25 de dezembro de 2009

Pressa para reconhecer o próximo

Como estamos no período de festas, decidi presentear-me o direito de falar. É claro que muita gente pode não gostar deste meu direito e, pior ainda, do que digo enquanto o exerço. Mas a discordância faz parte do processo de crescimento e aprendizado em qualquer situação.
Somente o Todo-Poderoso, Criador do céu, da terra, do mar e de tudo que neles habita é que tem o direito de não ser questionado sobre o porque fez isso ou aquilo, desse ou daquele jeito. Agora, quanto a todos os demais humanos, sejam eles o presidente da república, governador, prefeito, vereador, deputado, juiz etc, todos são passíveis de contestação e de contrariedade.

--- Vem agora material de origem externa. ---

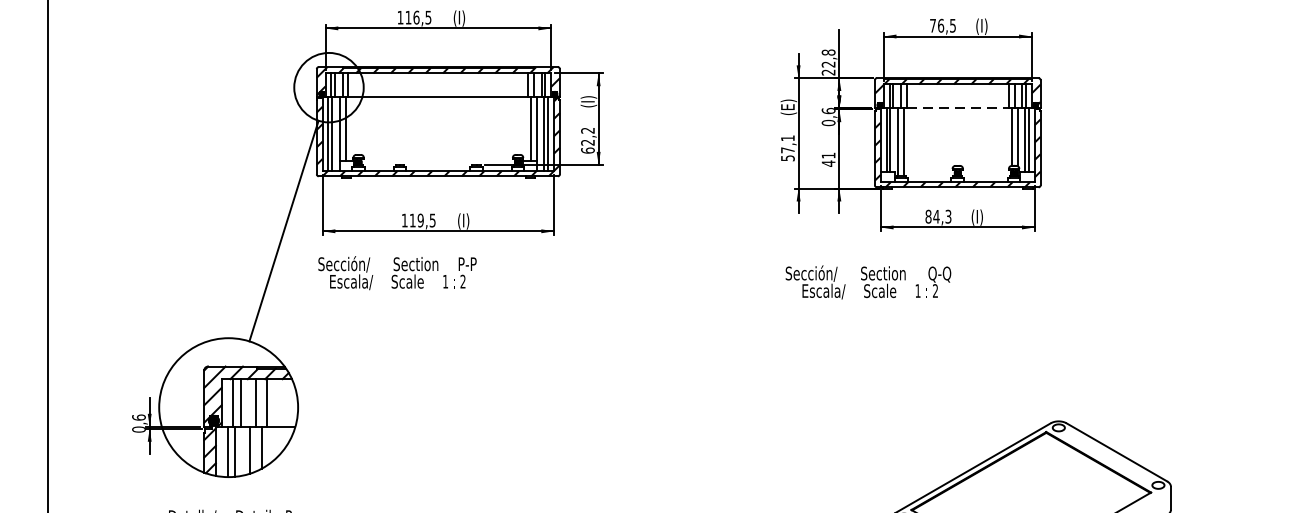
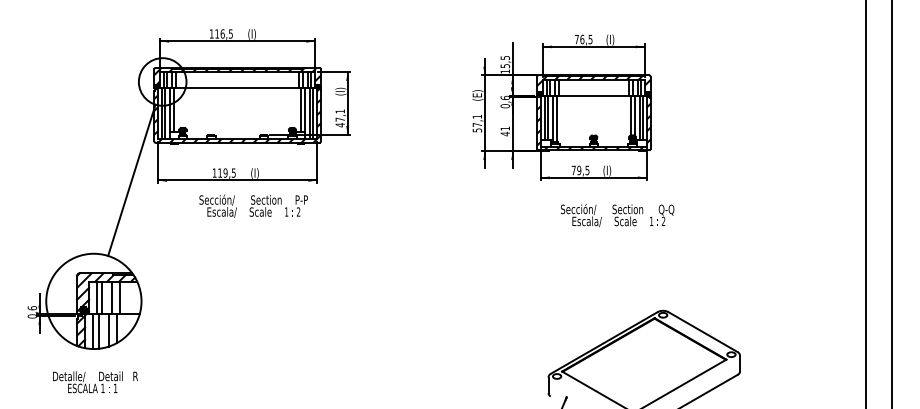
text: (828, 62) -> (505, 64), 22,8 -> 15,5
line: (958, 108) -> (594, 96), dashed -> solid
text: (586, 140) -> (339, 118), 62,2 -> 47,1
text: (938, 216) -> (580, 170), 84,3 -> 79,5
text: (397, 272) -> (253, 205), moved
text: (868, 282) -> (617, 215), moved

Aproveito o espírito natalino para ir além desta patifaria que nos metemos de reduzir a época ao mero consumismo. Não estou louco! Quando falo de patifaria, refiro-me ao comportamento ensandecido de buscar, a qualquer custo, ostentar um padrão que não se pode com ceias de Natal para regalar, confraternizações de ano novo para escandalizar, desfile de roupas carérrimas só para dizer que se está comemorando alguma coisa.

Muito mais do que correr como loucos de carro, moto, a pé, de charrete e até de jegue, o momento deve ser aproveitado para os balanços internos. Já que o globo terrestre se aproxima de novo ciclo, nós, os terráqueos, devemos olhar para dentro e avaliar o que andamos fazendo para fora.
Entendo que seja oportuno avaliar como está nosso comportamento como filho, pai, mãe, marido, mulher, aluno, colega de trabalho, patrão, funcionário, amigo, vizinho e tantos outros papéis sociais que desempenhamos ao longo de um mesmo dia. Pode parecer mórbido, mas gosto da recomendação de uma professora que costumava recomendar: "Se você morresse hoje, quantas pessoas sentiriam sua falta?"

Neste período, muito mais do que correr e comer, devemos pensar na importância que temos na vida das pessoas que nos cercam e que reconhecimento damos a cada uma. Pelos valores morais e espirituais que acredito, defendo e procuro viver, embora nem sempre seja fácil cumprir, gosto de construir o melhor relacionamento possível com um grupo de pessoas que cumpre papel fundamental no nosso cotidiano: os faxineiros.

São eles que garantem um ambiente de trabalho sempre limpo para garantir a nossa produção diária. Sem eles, o pó se acumularia, o lixo permaneceria no cesto, o banheiro ficaria fedido, o piso sujo, os vidros imundos etc. Geralmente, os funcionários dos escritórios nem sabe quem "deu um grau" no seu local de trabalho. Sugiro que neste período e ao longo de todo o ano, sejamos mais solícitos com estas pessoas.